Regulators, lawmakers and the Chairman are engaged in a Tug of War over the pace and reach of regulatory reform designed to prevent another financial crisis. In Congress, Barney Frank tried to shepherd through his House financial services committee a bill that would create an agency to regulate the sale of financial products to consumers, such a bill risks being neutered by moderate Democrats in the US House. Fed Chairman wrote to the senior Republican member of the same House committee warning of the potential for “unintended consequences” if a law that restricted the ability of credit card companies to increase charges was rushed into action. In Chicago, Gary Gensler, head of the Commodity Futures Trading Commission, warned that exemptions in another bill that imposes tighter rules on derivatives trading should offer at most “very narrowly defined” exemptions for end-users. There is concern among advocates for tighter financial regulation, both within and without the Obama administration and Congress, that the original proposals for reform are being watered down after a fierce lobbying effort from the financial services industry.

Rep Frank, the Democratic chairman of the financial services committee, has managed to persuade some representatives that side with banks not to try to gut the Consumer Financial Protection Agency Bill.

An attempt to bar states from imposing tougher rules on consumer protection than mandated by the new federal authority was dropped on Wednesday, returning to the administration’s original plan that the law acts as a “floor” rather than a “ceiling” on standards.

The liberal proponents of a tough new agency that will regulate the selling of products such as mortgages and credit cards have had to drop the demand that banks offer a “plain vanilla” option alongside more complicated products and that small as well as large banks face equal scrutiny.

Chairman Bernanke responded in writing to questions from Spencer Bachus, the leading Republican on the House committee, saying “card users must be afforded sufficient time for implementation” of new rules, due to be introduced in two stages next February and August but which Mr Frank wants to change to December 1, 2009

Senate aides are saying there is little chance of accelerating the timetable.

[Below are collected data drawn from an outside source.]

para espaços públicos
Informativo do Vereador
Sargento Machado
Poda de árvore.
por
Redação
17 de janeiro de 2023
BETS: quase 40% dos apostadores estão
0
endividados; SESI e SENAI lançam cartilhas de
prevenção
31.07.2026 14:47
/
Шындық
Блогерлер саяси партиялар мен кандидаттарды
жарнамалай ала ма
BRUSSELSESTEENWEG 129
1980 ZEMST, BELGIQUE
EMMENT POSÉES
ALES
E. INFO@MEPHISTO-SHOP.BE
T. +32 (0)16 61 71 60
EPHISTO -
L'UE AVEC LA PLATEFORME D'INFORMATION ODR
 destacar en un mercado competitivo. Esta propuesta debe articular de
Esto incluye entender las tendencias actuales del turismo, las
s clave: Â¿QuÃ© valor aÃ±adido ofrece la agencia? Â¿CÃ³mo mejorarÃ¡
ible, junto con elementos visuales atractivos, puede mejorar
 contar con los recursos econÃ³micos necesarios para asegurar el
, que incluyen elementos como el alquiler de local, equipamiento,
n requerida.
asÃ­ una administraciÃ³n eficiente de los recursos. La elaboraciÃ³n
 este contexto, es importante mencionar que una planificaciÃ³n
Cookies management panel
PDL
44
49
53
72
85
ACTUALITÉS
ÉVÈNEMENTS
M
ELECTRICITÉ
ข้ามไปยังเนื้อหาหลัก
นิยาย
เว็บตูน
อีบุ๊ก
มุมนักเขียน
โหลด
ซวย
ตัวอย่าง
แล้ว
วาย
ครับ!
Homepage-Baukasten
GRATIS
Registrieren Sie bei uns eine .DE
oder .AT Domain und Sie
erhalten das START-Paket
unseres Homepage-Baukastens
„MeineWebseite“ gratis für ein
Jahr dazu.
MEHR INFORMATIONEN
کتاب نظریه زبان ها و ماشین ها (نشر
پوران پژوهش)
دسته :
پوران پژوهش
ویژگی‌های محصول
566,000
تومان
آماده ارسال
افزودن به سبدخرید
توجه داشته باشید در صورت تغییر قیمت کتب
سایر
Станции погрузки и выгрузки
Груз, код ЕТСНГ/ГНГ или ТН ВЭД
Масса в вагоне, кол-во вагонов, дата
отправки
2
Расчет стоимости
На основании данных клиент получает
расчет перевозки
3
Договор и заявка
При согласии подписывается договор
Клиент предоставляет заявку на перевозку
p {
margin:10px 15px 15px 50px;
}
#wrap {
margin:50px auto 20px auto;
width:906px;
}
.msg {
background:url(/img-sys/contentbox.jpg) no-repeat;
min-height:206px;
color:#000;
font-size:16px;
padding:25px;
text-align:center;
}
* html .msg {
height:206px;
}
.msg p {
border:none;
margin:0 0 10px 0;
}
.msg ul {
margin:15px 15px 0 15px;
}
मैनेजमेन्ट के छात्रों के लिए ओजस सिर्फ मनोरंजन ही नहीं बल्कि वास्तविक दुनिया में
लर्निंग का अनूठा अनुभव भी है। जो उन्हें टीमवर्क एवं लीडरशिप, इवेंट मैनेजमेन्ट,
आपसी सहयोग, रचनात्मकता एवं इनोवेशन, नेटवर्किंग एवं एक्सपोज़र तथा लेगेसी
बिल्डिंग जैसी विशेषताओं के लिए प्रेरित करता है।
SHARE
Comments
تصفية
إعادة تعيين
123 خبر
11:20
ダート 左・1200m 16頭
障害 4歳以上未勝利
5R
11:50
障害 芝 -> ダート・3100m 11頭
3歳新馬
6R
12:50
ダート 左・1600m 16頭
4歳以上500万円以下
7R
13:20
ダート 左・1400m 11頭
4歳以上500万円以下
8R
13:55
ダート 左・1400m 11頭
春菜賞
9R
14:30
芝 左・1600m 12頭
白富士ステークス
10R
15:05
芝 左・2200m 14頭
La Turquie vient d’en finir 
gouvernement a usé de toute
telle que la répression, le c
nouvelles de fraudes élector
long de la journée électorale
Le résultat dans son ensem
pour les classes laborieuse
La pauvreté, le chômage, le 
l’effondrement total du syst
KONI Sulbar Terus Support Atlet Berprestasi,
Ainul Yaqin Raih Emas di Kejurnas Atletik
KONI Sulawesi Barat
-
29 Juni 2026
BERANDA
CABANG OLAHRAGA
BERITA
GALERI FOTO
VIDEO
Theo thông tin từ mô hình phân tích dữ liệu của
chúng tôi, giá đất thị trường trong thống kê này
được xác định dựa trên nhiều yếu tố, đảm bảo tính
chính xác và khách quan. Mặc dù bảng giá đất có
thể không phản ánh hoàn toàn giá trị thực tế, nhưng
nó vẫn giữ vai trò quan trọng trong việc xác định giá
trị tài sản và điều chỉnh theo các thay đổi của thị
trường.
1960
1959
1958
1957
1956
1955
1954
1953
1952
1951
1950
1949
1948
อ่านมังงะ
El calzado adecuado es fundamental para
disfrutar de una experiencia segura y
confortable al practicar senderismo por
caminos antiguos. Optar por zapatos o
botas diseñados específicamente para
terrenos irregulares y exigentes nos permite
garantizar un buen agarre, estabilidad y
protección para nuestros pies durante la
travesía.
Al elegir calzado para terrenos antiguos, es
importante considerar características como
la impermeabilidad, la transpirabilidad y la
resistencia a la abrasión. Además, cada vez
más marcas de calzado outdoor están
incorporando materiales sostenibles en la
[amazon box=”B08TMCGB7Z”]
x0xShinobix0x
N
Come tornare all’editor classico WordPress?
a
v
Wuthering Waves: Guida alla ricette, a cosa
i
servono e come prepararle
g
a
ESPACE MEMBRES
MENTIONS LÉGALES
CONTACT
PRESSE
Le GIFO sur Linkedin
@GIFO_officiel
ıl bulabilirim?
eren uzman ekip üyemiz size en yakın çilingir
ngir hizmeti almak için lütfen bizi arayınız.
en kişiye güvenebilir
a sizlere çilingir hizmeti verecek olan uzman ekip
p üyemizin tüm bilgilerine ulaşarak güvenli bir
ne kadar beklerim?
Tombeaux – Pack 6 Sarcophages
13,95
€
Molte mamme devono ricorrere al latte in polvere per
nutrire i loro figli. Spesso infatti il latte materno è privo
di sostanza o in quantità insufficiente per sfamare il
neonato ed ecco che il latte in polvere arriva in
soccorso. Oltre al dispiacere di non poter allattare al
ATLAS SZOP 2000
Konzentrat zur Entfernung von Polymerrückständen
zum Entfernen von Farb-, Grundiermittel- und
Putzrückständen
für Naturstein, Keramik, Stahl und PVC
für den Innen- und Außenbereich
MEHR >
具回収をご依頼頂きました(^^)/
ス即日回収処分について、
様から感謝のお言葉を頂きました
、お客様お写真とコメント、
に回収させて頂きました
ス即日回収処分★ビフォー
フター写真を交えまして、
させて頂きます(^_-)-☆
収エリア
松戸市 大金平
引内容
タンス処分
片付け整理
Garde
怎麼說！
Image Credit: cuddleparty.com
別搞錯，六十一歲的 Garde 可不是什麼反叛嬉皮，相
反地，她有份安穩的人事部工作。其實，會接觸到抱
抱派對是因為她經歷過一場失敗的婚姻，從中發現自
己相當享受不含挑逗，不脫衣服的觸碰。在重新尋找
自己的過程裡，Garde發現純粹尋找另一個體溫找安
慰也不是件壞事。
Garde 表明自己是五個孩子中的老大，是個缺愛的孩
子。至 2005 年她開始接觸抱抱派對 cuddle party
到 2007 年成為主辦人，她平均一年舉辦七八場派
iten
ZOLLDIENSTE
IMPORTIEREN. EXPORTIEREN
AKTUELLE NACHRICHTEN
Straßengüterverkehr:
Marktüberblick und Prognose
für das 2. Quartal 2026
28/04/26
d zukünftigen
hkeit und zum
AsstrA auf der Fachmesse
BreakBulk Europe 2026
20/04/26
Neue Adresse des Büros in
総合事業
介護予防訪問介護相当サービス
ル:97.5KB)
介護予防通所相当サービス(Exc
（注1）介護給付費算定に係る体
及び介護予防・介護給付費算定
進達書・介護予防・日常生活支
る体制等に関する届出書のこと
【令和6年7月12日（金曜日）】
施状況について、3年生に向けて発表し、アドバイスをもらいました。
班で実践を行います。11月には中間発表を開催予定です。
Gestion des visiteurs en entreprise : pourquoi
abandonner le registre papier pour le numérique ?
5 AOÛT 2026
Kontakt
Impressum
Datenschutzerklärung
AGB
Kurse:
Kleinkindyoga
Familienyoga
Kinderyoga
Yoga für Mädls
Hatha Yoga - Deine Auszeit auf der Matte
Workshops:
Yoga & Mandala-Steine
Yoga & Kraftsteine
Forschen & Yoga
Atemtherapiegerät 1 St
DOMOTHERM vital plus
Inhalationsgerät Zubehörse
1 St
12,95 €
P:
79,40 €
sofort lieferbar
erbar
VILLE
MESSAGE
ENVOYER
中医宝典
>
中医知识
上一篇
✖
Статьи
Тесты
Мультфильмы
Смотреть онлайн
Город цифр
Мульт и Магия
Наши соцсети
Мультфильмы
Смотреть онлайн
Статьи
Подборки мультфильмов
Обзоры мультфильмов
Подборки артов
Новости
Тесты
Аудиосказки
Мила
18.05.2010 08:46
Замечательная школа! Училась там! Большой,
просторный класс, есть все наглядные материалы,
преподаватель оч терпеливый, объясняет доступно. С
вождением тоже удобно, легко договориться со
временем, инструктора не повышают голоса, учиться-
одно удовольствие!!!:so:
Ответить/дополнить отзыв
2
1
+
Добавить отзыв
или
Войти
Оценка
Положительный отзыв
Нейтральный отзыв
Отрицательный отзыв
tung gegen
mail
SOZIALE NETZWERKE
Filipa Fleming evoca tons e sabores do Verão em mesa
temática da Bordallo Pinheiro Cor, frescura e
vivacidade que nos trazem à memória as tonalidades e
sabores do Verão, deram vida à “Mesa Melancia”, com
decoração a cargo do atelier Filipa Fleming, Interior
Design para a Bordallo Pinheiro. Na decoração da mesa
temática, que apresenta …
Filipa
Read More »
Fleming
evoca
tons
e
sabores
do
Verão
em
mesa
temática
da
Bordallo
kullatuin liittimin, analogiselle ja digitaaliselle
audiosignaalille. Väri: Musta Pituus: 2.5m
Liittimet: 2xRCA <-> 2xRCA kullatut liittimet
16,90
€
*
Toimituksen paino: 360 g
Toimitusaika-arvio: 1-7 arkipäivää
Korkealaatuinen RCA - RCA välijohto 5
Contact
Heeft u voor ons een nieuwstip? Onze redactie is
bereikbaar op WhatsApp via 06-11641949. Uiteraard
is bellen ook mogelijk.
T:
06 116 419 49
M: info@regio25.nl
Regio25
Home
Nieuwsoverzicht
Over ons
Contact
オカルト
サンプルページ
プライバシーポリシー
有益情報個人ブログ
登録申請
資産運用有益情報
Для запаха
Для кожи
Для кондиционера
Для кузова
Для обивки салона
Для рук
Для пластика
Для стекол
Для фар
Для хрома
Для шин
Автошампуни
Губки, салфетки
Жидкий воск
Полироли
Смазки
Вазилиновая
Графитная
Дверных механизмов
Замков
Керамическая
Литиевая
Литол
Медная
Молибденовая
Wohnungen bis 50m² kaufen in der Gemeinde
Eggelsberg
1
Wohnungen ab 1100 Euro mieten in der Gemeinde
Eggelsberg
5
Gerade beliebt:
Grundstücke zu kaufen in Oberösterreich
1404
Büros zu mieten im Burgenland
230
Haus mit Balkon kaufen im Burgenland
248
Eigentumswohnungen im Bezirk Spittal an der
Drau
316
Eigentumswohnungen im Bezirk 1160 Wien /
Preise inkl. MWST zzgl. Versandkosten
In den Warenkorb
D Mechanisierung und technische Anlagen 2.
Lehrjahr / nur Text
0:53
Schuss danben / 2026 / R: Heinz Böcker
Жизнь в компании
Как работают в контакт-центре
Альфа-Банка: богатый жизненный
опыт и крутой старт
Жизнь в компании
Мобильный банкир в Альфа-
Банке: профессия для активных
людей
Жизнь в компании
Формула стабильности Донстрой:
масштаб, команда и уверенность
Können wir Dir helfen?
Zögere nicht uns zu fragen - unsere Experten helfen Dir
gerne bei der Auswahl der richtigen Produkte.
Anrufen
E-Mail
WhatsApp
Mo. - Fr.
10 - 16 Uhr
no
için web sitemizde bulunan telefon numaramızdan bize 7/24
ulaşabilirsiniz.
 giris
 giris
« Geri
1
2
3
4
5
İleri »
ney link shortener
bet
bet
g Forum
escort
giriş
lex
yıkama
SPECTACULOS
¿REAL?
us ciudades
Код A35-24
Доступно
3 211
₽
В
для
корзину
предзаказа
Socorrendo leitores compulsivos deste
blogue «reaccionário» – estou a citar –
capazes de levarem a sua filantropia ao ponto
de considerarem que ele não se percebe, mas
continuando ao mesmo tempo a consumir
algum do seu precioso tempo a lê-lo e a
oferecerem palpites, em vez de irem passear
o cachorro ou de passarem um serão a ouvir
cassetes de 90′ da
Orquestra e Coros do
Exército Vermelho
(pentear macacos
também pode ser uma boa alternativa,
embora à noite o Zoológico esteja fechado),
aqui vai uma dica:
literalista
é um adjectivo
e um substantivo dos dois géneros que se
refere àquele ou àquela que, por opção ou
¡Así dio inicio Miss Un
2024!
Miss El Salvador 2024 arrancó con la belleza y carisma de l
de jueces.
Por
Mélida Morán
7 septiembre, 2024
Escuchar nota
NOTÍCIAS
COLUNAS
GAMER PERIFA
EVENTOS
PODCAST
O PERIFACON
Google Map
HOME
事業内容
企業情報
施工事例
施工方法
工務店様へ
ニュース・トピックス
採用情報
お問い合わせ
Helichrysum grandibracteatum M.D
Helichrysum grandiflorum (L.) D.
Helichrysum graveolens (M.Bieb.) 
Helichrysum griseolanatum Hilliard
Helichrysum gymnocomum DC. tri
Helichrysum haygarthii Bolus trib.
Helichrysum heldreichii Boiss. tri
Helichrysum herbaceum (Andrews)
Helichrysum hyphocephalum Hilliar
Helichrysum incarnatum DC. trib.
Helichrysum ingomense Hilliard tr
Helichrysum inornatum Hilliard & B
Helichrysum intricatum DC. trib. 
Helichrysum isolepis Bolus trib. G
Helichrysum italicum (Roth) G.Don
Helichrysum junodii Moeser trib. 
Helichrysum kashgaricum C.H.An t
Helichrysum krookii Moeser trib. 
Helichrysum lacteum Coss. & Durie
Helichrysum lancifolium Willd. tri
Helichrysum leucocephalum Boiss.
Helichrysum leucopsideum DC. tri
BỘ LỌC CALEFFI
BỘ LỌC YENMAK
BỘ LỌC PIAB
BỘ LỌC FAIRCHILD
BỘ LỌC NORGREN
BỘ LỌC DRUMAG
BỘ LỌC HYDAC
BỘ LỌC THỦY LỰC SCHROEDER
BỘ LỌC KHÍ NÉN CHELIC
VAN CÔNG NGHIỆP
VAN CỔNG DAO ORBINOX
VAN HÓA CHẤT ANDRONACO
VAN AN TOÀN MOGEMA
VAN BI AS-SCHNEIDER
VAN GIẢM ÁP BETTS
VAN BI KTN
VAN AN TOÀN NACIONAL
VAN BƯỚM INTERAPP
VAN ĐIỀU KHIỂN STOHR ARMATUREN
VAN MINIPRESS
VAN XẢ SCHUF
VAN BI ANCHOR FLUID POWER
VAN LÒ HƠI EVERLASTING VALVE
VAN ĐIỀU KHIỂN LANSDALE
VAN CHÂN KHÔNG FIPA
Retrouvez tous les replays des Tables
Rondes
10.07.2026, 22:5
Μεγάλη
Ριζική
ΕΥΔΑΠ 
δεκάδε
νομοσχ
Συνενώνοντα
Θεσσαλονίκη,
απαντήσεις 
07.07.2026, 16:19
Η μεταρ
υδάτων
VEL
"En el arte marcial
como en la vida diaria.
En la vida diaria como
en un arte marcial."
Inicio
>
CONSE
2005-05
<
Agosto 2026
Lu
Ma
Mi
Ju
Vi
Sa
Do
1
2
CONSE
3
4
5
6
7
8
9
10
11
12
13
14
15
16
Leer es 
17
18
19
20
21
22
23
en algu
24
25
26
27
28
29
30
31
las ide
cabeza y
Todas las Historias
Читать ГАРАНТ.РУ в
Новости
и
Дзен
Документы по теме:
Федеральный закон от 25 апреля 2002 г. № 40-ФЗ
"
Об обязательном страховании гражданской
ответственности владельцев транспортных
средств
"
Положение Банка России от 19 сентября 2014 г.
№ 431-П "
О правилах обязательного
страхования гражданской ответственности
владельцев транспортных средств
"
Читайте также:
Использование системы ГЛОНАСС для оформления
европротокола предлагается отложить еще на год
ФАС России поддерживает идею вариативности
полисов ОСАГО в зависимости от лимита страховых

On the Berivatives Bill, Mr Gensler told traders and users at a conference of the Futures Industry Association that they should not be awarded the right to continue trading derivatives over-the-counter without them passing through a central clearing house. “If Congress decides to exempt end-users from a clearing requirement, that exception should be very narrowly defined to include only non-financial entities that use swaps as an incidental part of their business to hedge actual commercial risks,” he said.